So here's a response in the interest of fairness and balance.
At one point Moss writes:
Udall draws Republican fire as a Boulder liberal who votes against tax cuts and other Bush programs, but Udall’s mixed political persona draws liberal ire, as well. Colorado’s 2nd Congressional District includes the famously liberal college town Boulder, “the Berkeley of the Rockies.”Note that the only criticism of Mark Udall is veiled in the language of "Republican fire." But the facts are clear: Udall himself claims Boulder as his "touchstone." And Udall has embraced the "Boulder liberal" tag.
But Boulder is not nearly large enough to fill a whole congressional district, so Udall also represents many conservative Coloradans in rural mountain towns and Denver-Boulder exurbs....
Moss, who apparently teaches in Boulder, makes one of the biggest non-statements of the year by noting that Mark Udall is "Perhaps not as liberal as some Boulder constituents...." Perhaps. But even being a centrist in the context of "the Berkeley of the Rockies" puts the liberal Congressman outside the mainstream as a statewide candidate in Colorado. In other words, "perhaps" Udall is just a little bit out of the mainstream, as opposed to way outside the mainstream.
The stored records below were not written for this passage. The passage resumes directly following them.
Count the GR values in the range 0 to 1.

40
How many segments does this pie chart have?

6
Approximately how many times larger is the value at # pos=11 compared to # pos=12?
Okay.
To the author's credit, he goes on to point out Udall's duplicity on the Department of Peace, though he missed that Udall had previously pandered to one side of the Pinon Canyon issue before his current stance.
As far as Bob Schaffer goes, Moss' article also might have balanced the critique to point out that the former Congressman demonstrated integrity by keeping a term limits pledge.